Whether you know it or not, some marketing channels are as old as human civilization itself. Some even date back before recorded history.
Just think about it for a second.
- The earliest known magazine was first published in 1663 in Germany. It was a literary and philosophy magazine called Erbauliche Monaths Unterredungen.
- Tall stone obelisks, similar to billboards, were used in Ancient Egypt to publicize laws and treaties.
- In Rome, Acta Diurna (the ancestors of the newspaper) were carved metal or stone tablets featuring public announcements and government decrees and hung in public places.
- Great events were held in civilizations throughout history to entertain millions of people, i.e. the Coliseum, the Circus Maximus, Greek theater, and Roman triumphs.
That probably puts a whole new light on how you see “old school” marketing channels. It may even worry you that these aren’t the most effective channels anymore. Newer is better, right?
Even some of the oldest channels can still be highly effective. However, you have to use the unique qualities of each channel to reach your audience.
Now you have to ask yourself, how can you drive modern marketing goals with “old school” marketing channels?
1. Sponsored Content and Print Advertising
Most often you see sponsored content online. This is especially true with sites like Buzzfeed, who will actually help you write your sponsored content and even distribute on social media.
There is now a big push for sponsored content in print magazines too.
Many magazines still hold sway over significant niche audiences in many industries. For instance, many print publications in the trucking and construction industries are still valuable.

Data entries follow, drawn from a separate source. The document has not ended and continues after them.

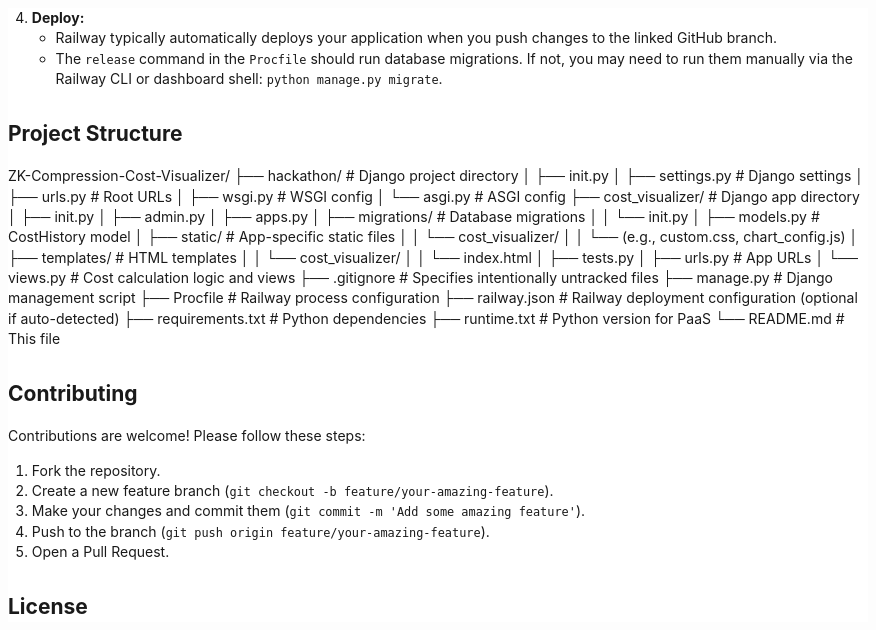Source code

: 4.  **Deploy:**
    * Railway typically automatically deploys your application when you push changes to the linked GitHub branch.
    * The `release` command in the `Procfile` should run database migrations. If not, you may need to run them manually via the Railway CLI or dashboard shell: `python manage.py migrate`.

## Project Structure

ZK-Compression-Cost-Visualizer/
├── hackathon/                # Django project directory
│   ├── init.py
│   ├── settings.py           # Django settings
│   ├── urls.py               # Root URLs
│   ├── wsgi.py               # WSGI config
│   └── asgi.py               # ASGI config
├── cost_visualizer/          # Django app directory
│   ├── init.py
│   ├── admin.py
│   ├── apps.py
│   ├── migrations/           # Database migrations
│   │   └── init.py
│   ├── models.py             # CostHistory model
│   ├── static/               # App-specific static files
│   │   └── cost_visualizer/
│   │       └── (e.g., custom.css, chart_config.js)
│   ├── templates/            # HTML templates
│   │   └── cost_visualizer/
│   │       └── index.html
│   ├── tests.py
│   ├── urls.py               # App URLs
│   └── views.py              # Cost calculation logic and views
├── .gitignore                # Specifies intentionally untracked files
├── manage.py                 # Django management script
├── Procfile                  # Railway process configuration
├── railway.json              # Railway deployment configuration (optional if auto-detected)
├── requirements.txt          # Python dependencies
├── runtime.txt               # Python version for PaaS
└── README.md                 # This file

## Contributing

Contributions are welcome! Please follow these steps:

1.  Fork the repository.
2.  Create a new feature branch (`git checkout -b feature/your-amazing-feature`).
3.  Make your changes and commit them (`git commit -m 'Add some amazing feature'`).
4.  Push to the branch (`git push origin feature/your-amazing-feature`).
5.  Open a Pull Request.

## License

Blog: Marketing to Owner-Operators: Print Advertising Tops the List
Sponsored ads are usually large, running as small as a half page to something as large as multiple pages. It will often include creative and a topic related to a very specific problem experienced by a specific audience. You can see an example of a sponsored print ad below.
You can see the sponsored content on the right 1/3 of the image.
Sponsored ads are have become extremely popular among advertisers, and they represent a fundamental change in the way people consume media and advertising. Long gone are the days when you could show your audience a picture of your product and say “BUY MY STUFF!”
Now you have to show them you know the industry, understand their problems, and demonstrate how you can help.
2. Modern Goals and Traditional Signage
Modern marketing campaigns have a number of different goals. Marketers are no longer limited to just selling a product or generating leads. Now you can choose to do anything from directing your audience to social media, generating leads, and driving website traffic.
Everything depends on your campaign goals.
Signage can be used, just like most other channels, to accomplish any of your goals. But the key to successfully using signage is to make sure it’s targeted.
Targeting your signage can be difficult, but it’s key to ensuring your success.
Targeting your signage can be difficult. If you’re marketing to niche audiences, you probably don’t want to display your signage to massive audiences. That will disqualify billboards. On the other hand, placing your signage in a truck stop or as part of an event sponsorship can really pay off.
Blog: Getting Back to Baiscs: Truck Stop Strategy
3. The Modern Event
Over the past 50 years, events have come a long way. Many event managers have changed the way they think about events, implementing new technologies and attractions to boost attendee experiences.
Unfortunately, many marketers still haven’t changed the way they think about events.
Blog: If You Build it They Will Come: Planning For Next Year’s Events
Marketers need to stop looking at events as a single channel for building brand awareness. Things have changed, and you can accomplished a number of objectives at events, such as online and offline brand awareness, direct sales, lead generation, and even content distribution.
Choosing the right event can be a challenge, but understanding your audience is key.
The key is to understand the event. You need to ask questions like: Who is going? How big is it? What kind of event is it? For instance, there is a big difference between GATS and the Spring Symposium.
- GATS is a trade show with tens of thousands of members in the trucking industry, ranging from drivers to fleet management. For a massive event like this, you want to build a campaign with multiple channels to reach the audiences in attendance.
- CCJ‘s Spring Symposium is a smaller, intimate networking event that features keynotes and industry experts. It usually has a few hundred attendees, but they are also valuable fleet managers and executives. Instead of a big campaign, inbound marketing channels, signage, and well designed content may be enough to accomplish your goals.
You have to fit your marketing efforts to the the event itself.
Sometimes the best marketing channels aren’t the most high-tech. While they may not seem as exciting as SEM or YouTube advertising, these “old school” channels can still reach and influence valuable audiences.